With the advance of the Delta variant of the COVID-19 virus, hospitalizations are up around the region, and medical facilities are being stretched to their maximum. According to officials, well over 90% of those being hospitalized have not been vaccinated.
“Our facilities are pretty darn full,” said Bill Crampton, the Park County Public Health nursing supervisor. “Dr. (Aaron) Billin (the Park County Health Officer) is an (emergency room) doctor in Powell, and he’s had to call six or eight hospitals in the area to transfer people out. Just because we have a hospital here doesn’t mean we can provide the services that a big hospital can provide. And so sometimes we need to transfer people out, and there haven’t been places to transfer them to.”
But for those who have been fully vaccinated, the number of “breakthrough” infections is causing concern.
Among those who have already been vaccinated, Crampton said a large percentage — mostly seniors — are already asking whether they should receive a booster.
“There has been talk of a third dose, sometime in the future,” he said. “But it’s really early to even be discussing it. And you know, this push for a third dose may have to do with the fact that there are folks that are hesitant to get their first and second doses.”
Crampton said the percentage of people in Park County who have taken the first set of vaccines is still quite low.
“You know, 38% of the county is vaccinated right now,” he notes. “Which is good, it’s not great. It’s a little bit more than the state average. Our 65 and older group is the best covered group, which is important.”

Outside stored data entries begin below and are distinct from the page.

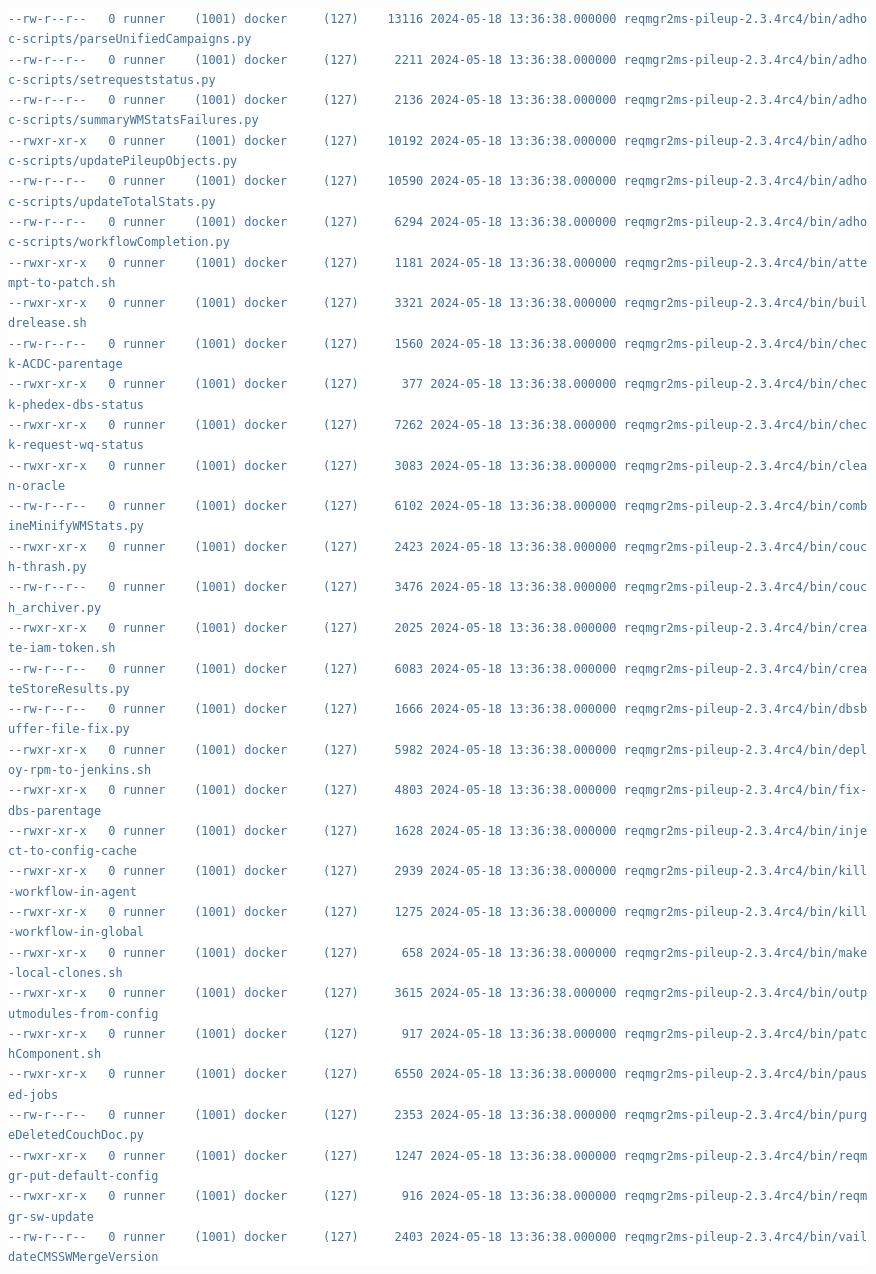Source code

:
```diff
--rw-r--r--   0 runner    (1001) docker     (127)    13116 2024-05-18 13:36:38.000000 reqmgr2ms-pileup-2.3.4rc4/bin/adhoc-scripts/parseUnifiedCampaigns.py
--rw-r--r--   0 runner    (1001) docker     (127)     2211 2024-05-18 13:36:38.000000 reqmgr2ms-pileup-2.3.4rc4/bin/adhoc-scripts/setrequeststatus.py
--rw-r--r--   0 runner    (1001) docker     (127)     2136 2024-05-18 13:36:38.000000 reqmgr2ms-pileup-2.3.4rc4/bin/adhoc-scripts/summaryWMStatsFailures.py
--rwxr-xr-x   0 runner    (1001) docker     (127)    10192 2024-05-18 13:36:38.000000 reqmgr2ms-pileup-2.3.4rc4/bin/adhoc-scripts/updatePileupObjects.py
--rw-r--r--   0 runner    (1001) docker     (127)    10590 2024-05-18 13:36:38.000000 reqmgr2ms-pileup-2.3.4rc4/bin/adhoc-scripts/updateTotalStats.py
--rw-r--r--   0 runner    (1001) docker     (127)     6294 2024-05-18 13:36:38.000000 reqmgr2ms-pileup-2.3.4rc4/bin/adhoc-scripts/workflowCompletion.py
--rwxr-xr-x   0 runner    (1001) docker     (127)     1181 2024-05-18 13:36:38.000000 reqmgr2ms-pileup-2.3.4rc4/bin/attempt-to-patch.sh
--rwxr-xr-x   0 runner    (1001) docker     (127)     3321 2024-05-18 13:36:38.000000 reqmgr2ms-pileup-2.3.4rc4/bin/buildrelease.sh
--rw-r--r--   0 runner    (1001) docker     (127)     1560 2024-05-18 13:36:38.000000 reqmgr2ms-pileup-2.3.4rc4/bin/check-ACDC-parentage
--rwxr-xr-x   0 runner    (1001) docker     (127)      377 2024-05-18 13:36:38.000000 reqmgr2ms-pileup-2.3.4rc4/bin/check-phedex-dbs-status
--rwxr-xr-x   0 runner    (1001) docker     (127)     7262 2024-05-18 13:36:38.000000 reqmgr2ms-pileup-2.3.4rc4/bin/check-request-wq-status
--rwxr-xr-x   0 runner    (1001) docker     (127)     3083 2024-05-18 13:36:38.000000 reqmgr2ms-pileup-2.3.4rc4/bin/clean-oracle
--rw-r--r--   0 runner    (1001) docker     (127)     6102 2024-05-18 13:36:38.000000 reqmgr2ms-pileup-2.3.4rc4/bin/combineMinifyWMStats.py
--rwxr-xr-x   0 runner    (1001) docker     (127)     2423 2024-05-18 13:36:38.000000 reqmgr2ms-pileup-2.3.4rc4/bin/couch-thrash.py
--rw-r--r--   0 runner    (1001) docker     (127)     3476 2024-05-18 13:36:38.000000 reqmgr2ms-pileup-2.3.4rc4/bin/couch_archiver.py
--rwxr-xr-x   0 runner    (1001) docker     (127)     2025 2024-05-18 13:36:38.000000 reqmgr2ms-pileup-2.3.4rc4/bin/create-iam-token.sh
--rw-r--r--   0 runner    (1001) docker     (127)     6083 2024-05-18 13:36:38.000000 reqmgr2ms-pileup-2.3.4rc4/bin/createStoreResults.py
--rw-r--r--   0 runner    (1001) docker     (127)     1666 2024-05-18 13:36:38.000000 reqmgr2ms-pileup-2.3.4rc4/bin/dbsbuffer-file-fix.py
--rwxr-xr-x   0 runner    (1001) docker     (127)     5982 2024-05-18 13:36:38.000000 reqmgr2ms-pileup-2.3.4rc4/bin/deploy-rpm-to-jenkins.sh
--rwxr-xr-x   0 runner    (1001) docker     (127)     4803 2024-05-18 13:36:38.000000 reqmgr2ms-pileup-2.3.4rc4/bin/fix-dbs-parentage
--rwxr-xr-x   0 runner    (1001) docker     (127)     1628 2024-05-18 13:36:38.000000 reqmgr2ms-pileup-2.3.4rc4/bin/inject-to-config-cache
--rwxr-xr-x   0 runner    (1001) docker     (127)     2939 2024-05-18 13:36:38.000000 reqmgr2ms-pileup-2.3.4rc4/bin/kill-workflow-in-agent
--rwxr-xr-x   0 runner    (1001) docker     (127)     1275 2024-05-18 13:36:38.000000 reqmgr2ms-pileup-2.3.4rc4/bin/kill-workflow-in-global
--rwxr-xr-x   0 runner    (1001) docker     (127)      658 2024-05-18 13:36:38.000000 reqmgr2ms-pileup-2.3.4rc4/bin/make-local-clones.sh
--rwxr-xr-x   0 runner    (1001) docker     (127)     3615 2024-05-18 13:36:38.000000 reqmgr2ms-pileup-2.3.4rc4/bin/outputmodules-from-config
--rwxr-xr-x   0 runner    (1001) docker     (127)      917 2024-05-18 13:36:38.000000 reqmgr2ms-pileup-2.3.4rc4/bin/patchComponent.sh
--rwxr-xr-x   0 runner    (1001) docker     (127)     6550 2024-05-18 13:36:38.000000 reqmgr2ms-pileup-2.3.4rc4/bin/paused-jobs
--rw-r--r--   0 runner    (1001) docker     (127)     2353 2024-05-18 13:36:38.000000 reqmgr2ms-pileup-2.3.4rc4/bin/purgeDeletedCouchDoc.py
--rwxr-xr-x   0 runner    (1001) docker     (127)     1247 2024-05-18 13:36:38.000000 reqmgr2ms-pileup-2.3.4rc4/bin/reqmgr-put-default-config
--rwxr-xr-x   0 runner    (1001) docker     (127)      916 2024-05-18 13:36:38.000000 reqmgr2ms-pileup-2.3.4rc4/bin/reqmgr-sw-update
--rw-r--r--   0 runner    (1001) docker     (127)     2403 2024-05-18 13:36:38.000000 reqmgr2ms-pileup-2.3.4rc4/bin/vaildateCMSSWMergeVersion
```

Nationally, an estimated 52.4% of the population has been fully vaccinated against coronavirus.
Crampton stressed that at this time there is no federal approval for a third dose of any of the COVID vaccines, although that may come eventually. Right now, only a small segment of the population should consider asking their doctor about a booster, he said.
“The Food and Drug Administration only approved a third dose for those people who are undergoing cancer treatment, blood problem treatment, anything that’s going to affect your immune system,” he said. “And when I say affect your immune system, I mean, you don’t get to go out in public, family can’t visit you, you’re wearing a mask all the time… Those are the kind of immune response problems that we’re talking about.”
And he explained that the data just doesn’t support the need for a booster shot for the COVID-19 vaccines.
“The medical community is educated by numbers,” he said. “We’re data driven, we don’t do things unless we’ve got a good amount of information based on it. And we still don’t have a full year’s worth of data on these vaccines. So, you know, folks are gonna want to see more long term information.
“Now, do vaccines sometimes require boosters? Absolutely. There’s no question about it,” he continued. “But let’s gather the information.”